- [Work instruction a]: In the listing, please rewrite everything from the line containing "The height and" down to the line containing "At what (x,y)", replacing "camera" with "projector" and leaving the rest unchanged. Return only those lines.

- [Excerpted text]:
§

In the dataset, there is a large data imbalance toward non-disaster tweets, which can be seen in Figure: Dataset Distribution. The data imbalance is an extremely problematic situation when training a model because it would lead to having less representation of the minority class.

In Figure: Training with Unbalanced Dataset, the results of training a model with imbalanced data can be seen. The validation loss was not decreasing after each Epoch and the validation accuracy was staying within the same accuracy after each Epoch. To fix the above situation we used the SMOTE function, where the function balances the dataset by creating more samples of the minority class. See Figure: SMOTE Balancing code.

As seen in Figure: Model Performance After Balancing Dataset, the model is working as a Neural Network as the Validation Loss decreases after each Epoch and the Validation Accuracy increases after each Epoch. In conclusion, the SMOTE function allows to balance the dataset and helps the Model achieve peak performance.

Classical Machine Learning Models

Classical Machine Learning algorithms were used to obtain a benchmark performance which allows us to understand the limitations of Machine learning algorithms and to inspect how Deep Learning Neural Networks can outperform Machine Learning Algorithms. The model used for this small section of the project was a pipeline with Count-Vectorizer, TF-IDF transformer, data balancing, and a Machine learning Classifier. There were multiple Machine Learning Classifiers used for this project, which were Random Forest Classifier, Logistic Regression, Decision Tree, and Multinomial Naive Bayes.

As seen on Table: Machine Learning Classifiers Performance, Random Forest Classifier obtained the best accuracy of & 78.0%, but the Precision, Recall and F1-Score for the disaster Tweets were far from optimal, which can be examined in Figure: Random Forest Classifier Performance

Neural Networks

The basic Neural network structure was used to try different methods of NLP processing methods where different lengths of Characters and Words of the disaster Tweets were tested to find the performance of each NLP processing method.

The Basic Neural Network was structured as seen on Figure: Basic Neural Network Structure. The Basic Neural Network has an input layer with an amount of input nodes which equal the number of features. Next, the hidden layers were as follows: 1000 nodes to 5000 nodes to 1000 nodes to 100 nodes to 10 nodes. All hidden layers had the activation function Relu. Lastly, the output layer was 1 node with an activation function of Sigmoid because there were only two possible outputs.

The basic Neural network structure was used to try different methods of NLP processing methods where different lengths of Characters and Words of the disaster Tweets were tested to find the performance of each NLP processing method.

The Basic Neural Network was structured as seen on Figure: Basic Neural Network Structure. The Basic Neural Network has an input layer with an amount of input nodes which equal the number of features. Next, the hidden layers were as follows: 1000 nodes to 5000 nodes to 1000 nodes to 100 nodes to 10 nodes. All hidden layers had the activation function Relu. Lastly, the output layer was 1 node with an activation function of Sigmoid because there were only two possible outputs.

§

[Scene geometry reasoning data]
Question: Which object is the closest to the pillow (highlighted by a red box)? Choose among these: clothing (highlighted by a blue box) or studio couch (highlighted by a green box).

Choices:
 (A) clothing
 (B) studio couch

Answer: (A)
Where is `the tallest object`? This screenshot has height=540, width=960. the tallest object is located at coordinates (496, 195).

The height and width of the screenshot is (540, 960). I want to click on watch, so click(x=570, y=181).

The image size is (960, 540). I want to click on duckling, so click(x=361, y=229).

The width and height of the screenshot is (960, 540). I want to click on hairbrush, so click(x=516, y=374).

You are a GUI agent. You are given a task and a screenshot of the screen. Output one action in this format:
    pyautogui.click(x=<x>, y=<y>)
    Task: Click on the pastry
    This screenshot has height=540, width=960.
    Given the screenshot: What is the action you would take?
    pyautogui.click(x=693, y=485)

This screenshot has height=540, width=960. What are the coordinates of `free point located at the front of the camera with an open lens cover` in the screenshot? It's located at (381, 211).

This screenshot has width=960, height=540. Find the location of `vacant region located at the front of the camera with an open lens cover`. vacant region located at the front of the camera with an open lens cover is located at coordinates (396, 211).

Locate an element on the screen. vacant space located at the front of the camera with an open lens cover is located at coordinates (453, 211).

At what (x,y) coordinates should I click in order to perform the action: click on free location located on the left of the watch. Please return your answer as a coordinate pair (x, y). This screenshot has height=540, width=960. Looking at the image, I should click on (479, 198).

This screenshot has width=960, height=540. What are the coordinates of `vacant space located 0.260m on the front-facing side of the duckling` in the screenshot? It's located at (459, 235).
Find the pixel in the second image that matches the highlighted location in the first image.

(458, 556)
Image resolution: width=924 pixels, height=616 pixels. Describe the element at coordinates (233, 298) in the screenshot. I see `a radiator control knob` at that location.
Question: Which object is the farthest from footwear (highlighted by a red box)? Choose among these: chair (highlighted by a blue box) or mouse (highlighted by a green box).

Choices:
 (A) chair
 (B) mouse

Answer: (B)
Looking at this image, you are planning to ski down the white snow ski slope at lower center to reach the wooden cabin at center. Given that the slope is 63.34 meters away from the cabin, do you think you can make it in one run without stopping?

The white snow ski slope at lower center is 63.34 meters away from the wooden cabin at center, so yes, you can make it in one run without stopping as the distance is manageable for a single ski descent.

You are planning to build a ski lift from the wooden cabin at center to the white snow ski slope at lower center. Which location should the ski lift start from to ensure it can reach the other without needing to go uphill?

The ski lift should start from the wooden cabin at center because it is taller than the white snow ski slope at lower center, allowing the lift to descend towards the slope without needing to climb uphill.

§

- [Work instruction b]: In the text on classifying disaster tweets, which function was used to balance the dataset?

- [Solution a]:
The height and width of the screenshot is (540, 960). I want to click on watch, so click(x=570, y=181).

The image size is (960, 540). I want to click on duckling, so click(x=361, y=229).

The width and height of the screenshot is (960, 540). I want to click on hairbrush, so click(x=516, y=374).

You are a GUI agent. You are given a task and a screenshot of the screen. Output one action in this format:
    pyautogui.click(x=<x>, y=<y>)
    Task: Click on the pastry
    This screenshot has height=540, width=960.
    Given the screenshot: What is the action you would take?
    pyautogui.click(x=693, y=485)

This screenshot has height=540, width=960. What are the coordinates of `free point located at the front of the projector with an open lens cover` in the screenshot? It's located at (381, 211).

This screenshot has width=960, height=540. Find the location of `vacant region located at the front of the projector with an open lens cover`. vacant region located at the front of the projector with an open lens cover is located at coordinates (396, 211).

Locate an element on the screen. vacant space located at the front of the projector with an open lens cover is located at coordinates (453, 211).

At what (x,y) coordinates should I click in order to perform the action: click on free location located on the left of the watch. Please return your answer as a coordinate pair (x, y). This screenshot has height=540, width=960. Looking at the image, I should click on (479, 198).

- [Solution b]: The SMOTE function.